Smokey Robinson is the latest Black music legend to drop by NPR’s “Tiny Desk.” The Motown icon performed classic songs and selections from his latest album, “Gasms,” for the online concert series.
On Monday, NPR premiered its latest installment of the “Tiny Desk Concert,” on which Robinson, 83, performed a nearly 30-minute set at the NPR Headquarters in Washington, D.C., with a 12-person ensemble backing him up. This is Robinson’s first appearance behind the desk of recently-retired show founder Bob Boilen.
Detroit son Robinson, a noted crafter of the Motown sound, is one of the most distinctive singers in R&B history and one of American music’s prolific songwriters. Choosing material for this short concert show, with his vast music catalog, proved to be an excellent problem instantly pleasing: He started his six-song set with a 1981 classic, “Being with You.”
From the start of his Tiny Desk Concert, Robinson showed he is as in tune and charismatic as ever.
His signature voice remained sensuous and endearing throughout “Being with You,” then, from there, he and his band played a brief rendition of “Tears of a Clown.” Introduced as “a song I wrote with Stevie Wonder,” “Tears of a Clown” was the only song in the concert pulled from his time as frontman of The Miracles. The intimate show’s centerpiece was two songs from Robinson’s latest album, “Gasms.”
While the LP’s title raised many an eyebrow with its thinly veiled implication of sexual satisfaction, the selections for Robinson’s “Tiny Desk Concert” proved to be in step with the kind of classy love ballads the world grew accustomed to hearing from Smokey since the 1960s.

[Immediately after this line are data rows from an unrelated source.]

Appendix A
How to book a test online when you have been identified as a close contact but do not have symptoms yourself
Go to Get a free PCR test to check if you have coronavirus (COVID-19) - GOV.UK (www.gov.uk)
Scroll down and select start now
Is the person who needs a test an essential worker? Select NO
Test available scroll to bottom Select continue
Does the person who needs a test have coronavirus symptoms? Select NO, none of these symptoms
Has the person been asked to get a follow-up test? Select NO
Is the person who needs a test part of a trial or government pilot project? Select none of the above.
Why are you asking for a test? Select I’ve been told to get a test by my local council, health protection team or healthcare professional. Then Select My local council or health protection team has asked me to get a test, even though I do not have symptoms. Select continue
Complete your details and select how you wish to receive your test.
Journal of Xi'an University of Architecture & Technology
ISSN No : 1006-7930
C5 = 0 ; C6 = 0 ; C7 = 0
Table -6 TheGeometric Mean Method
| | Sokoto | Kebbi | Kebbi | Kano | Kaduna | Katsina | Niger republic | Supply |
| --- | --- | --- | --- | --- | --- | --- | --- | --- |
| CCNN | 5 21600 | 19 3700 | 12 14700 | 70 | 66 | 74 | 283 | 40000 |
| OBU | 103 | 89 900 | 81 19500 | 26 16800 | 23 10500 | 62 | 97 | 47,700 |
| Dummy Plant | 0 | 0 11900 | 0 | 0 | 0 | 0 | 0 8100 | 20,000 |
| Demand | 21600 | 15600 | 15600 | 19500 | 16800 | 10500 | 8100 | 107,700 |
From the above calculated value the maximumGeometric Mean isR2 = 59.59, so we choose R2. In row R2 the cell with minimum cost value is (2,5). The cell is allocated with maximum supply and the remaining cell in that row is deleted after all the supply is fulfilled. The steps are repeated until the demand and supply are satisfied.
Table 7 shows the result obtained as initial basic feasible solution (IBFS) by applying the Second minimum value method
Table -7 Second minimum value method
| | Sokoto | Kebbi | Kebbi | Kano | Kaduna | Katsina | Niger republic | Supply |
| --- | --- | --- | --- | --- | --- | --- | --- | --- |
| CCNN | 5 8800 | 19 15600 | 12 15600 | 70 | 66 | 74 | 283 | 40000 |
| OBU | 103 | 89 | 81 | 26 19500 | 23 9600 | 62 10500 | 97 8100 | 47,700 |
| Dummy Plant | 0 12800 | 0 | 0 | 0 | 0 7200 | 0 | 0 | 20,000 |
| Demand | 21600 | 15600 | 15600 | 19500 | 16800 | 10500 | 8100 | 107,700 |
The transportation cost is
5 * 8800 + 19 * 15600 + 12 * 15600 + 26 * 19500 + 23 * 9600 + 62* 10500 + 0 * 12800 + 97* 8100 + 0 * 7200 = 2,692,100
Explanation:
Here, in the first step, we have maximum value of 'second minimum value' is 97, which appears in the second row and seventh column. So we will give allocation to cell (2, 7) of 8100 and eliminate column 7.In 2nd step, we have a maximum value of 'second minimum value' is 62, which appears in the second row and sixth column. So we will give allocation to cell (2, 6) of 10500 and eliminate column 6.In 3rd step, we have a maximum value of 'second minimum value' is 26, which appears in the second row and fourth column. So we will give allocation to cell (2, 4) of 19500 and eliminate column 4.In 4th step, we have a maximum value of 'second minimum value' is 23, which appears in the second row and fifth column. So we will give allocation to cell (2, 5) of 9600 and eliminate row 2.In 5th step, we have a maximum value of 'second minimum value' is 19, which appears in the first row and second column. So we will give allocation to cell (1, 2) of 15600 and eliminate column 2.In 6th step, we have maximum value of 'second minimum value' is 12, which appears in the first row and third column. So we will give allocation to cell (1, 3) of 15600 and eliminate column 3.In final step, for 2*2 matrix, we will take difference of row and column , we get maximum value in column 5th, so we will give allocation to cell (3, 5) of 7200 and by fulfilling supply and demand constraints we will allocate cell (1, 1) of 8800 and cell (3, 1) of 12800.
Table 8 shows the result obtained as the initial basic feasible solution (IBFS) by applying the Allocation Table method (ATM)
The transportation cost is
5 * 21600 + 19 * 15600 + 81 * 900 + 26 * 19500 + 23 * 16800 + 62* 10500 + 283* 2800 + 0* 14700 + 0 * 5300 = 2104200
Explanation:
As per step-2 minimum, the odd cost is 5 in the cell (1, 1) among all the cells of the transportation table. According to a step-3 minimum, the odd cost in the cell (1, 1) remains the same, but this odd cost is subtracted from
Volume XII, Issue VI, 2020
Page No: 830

“If We Don’t Have Each Other” has that lighthearted yet earnest sentiment that Robinson excelled at, with saxophonist Brandon Wright injecting some additional aural excitement. “Beside You” is a sweet love plea that pulls from the ballroom dancehall slow jams of Motown’s heyday, with guitarist Robert “Boogie” Bowles and organist Demetrios Pappas adding a tinge of sweet Southern comfort.
The climax of Robinson’s NPR performance included two of his most beloved and influential solo singles: “Quiet Storm” and “Cruisin’.” The back-to-back buildup of these two classic cuts was the perfect ending to the set.